Understanding the current regulatory environment for intraday liquidity risk

Understanding the current regulatory environment for intraday liquidity risk

Ahead of the 6th Annual Liquidity Risk Management Forum Bryan Sweeting, Senior Risk Specialist, Bank of England has provided an overview of intraday liquidity and the challenges which the liquidity industry is facing.

  1. Bryan, can you tell our audiences about yourself and your experience in the banking industry?

I started my career in banking in 1987 working for NatWest in the investment banking division. Early progression was through roles in money markets and foreign exchange. I became head of positioning & collateral management for the wider RBS Group looking after liquidity management. In 2013 I became global head of intraday liquidity in the treasury division setting bank wide policy, process and strategy. I represented RBS on numerous industry committees and groups.

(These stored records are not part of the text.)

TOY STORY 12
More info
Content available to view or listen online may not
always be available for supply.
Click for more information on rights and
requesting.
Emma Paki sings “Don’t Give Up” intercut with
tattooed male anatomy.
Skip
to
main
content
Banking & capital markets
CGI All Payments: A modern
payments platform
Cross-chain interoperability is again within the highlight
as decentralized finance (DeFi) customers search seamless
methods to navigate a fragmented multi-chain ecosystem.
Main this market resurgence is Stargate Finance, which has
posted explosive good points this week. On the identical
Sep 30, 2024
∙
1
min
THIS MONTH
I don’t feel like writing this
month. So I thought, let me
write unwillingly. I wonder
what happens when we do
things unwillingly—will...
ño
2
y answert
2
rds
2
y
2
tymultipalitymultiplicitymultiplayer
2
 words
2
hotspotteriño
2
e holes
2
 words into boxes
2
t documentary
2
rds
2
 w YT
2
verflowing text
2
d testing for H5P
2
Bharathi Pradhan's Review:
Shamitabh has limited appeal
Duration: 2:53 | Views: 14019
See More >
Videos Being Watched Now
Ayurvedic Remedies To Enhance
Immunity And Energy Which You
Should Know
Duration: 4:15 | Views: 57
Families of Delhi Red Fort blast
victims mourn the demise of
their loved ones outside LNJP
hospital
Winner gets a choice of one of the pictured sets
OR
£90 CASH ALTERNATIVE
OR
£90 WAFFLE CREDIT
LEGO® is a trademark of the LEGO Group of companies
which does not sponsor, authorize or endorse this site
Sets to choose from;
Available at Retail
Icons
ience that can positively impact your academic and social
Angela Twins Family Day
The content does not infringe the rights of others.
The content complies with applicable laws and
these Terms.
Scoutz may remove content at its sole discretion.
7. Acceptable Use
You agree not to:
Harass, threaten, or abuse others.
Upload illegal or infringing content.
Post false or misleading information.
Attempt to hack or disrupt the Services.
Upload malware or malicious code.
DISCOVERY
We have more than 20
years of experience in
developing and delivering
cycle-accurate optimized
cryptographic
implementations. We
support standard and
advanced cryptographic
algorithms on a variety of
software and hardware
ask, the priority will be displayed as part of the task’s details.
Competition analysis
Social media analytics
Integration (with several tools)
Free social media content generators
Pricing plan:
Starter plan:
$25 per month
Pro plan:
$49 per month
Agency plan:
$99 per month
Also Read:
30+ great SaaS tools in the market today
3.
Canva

My role also included regulatory reporting, so it was no surprise that my career path lead me to join the Bank of England in 2016 as the PRA’s intraday liquidity specialist.

  1. Can you provide an overview of intraday liquidity and the challenges the industry is facing?

Managing intraday liquidity for firms is a complex, critical activity that has become increasingly important since the financial crisis. Firms need to balance the need to hold levels of collateral to make them safe and sound against the rising opportunity cost of holding excess liquidity, all the while considering their client payment proposition. Failure to have liquidity available, and in the right place, gives negative news to the industry and clients and could result in reputational damage. Intraday is dynamic, liquidity managers must control payments to reserve liquidity for time critical and retail payment system settlement obligations. They must also understand seasonal and company flows, have knowledge of ad hoc large value payments and comply with industry rules. The payments clearing and settlement landscape is also dynamic and industry changes are frequent and different across multiple currencies.

3. How has the current regulatory environment had an impact on intraday liquidity risk and preparing for the future?

Regulation has led to firms having a much better understanding of their own intraday liquidity risk and requirements. As firms analyze their own intraday profiles they get to have a better knowledge of risk drivers. This in turn leads to better policy and controls, which go towards making the industry safer.

  1. What are some of the types of risk (payment system vs securities settlement systems, direct vs indirect) which financial insititutions are facing?

All firms have some form of intraday liquidity (IDL) risk. There are numerous risk drivers whether a firm is direct or indirect that could impact the ability to fulfil settlement obligations. For firms that settle indirectly, It maybe the removal of overdraft facilities by a correspondent bank. For direct settlement members the obligation to settle a payment scheme at a specific time. All firms must have control of their IDL positions and this should be considered whatever the operating model.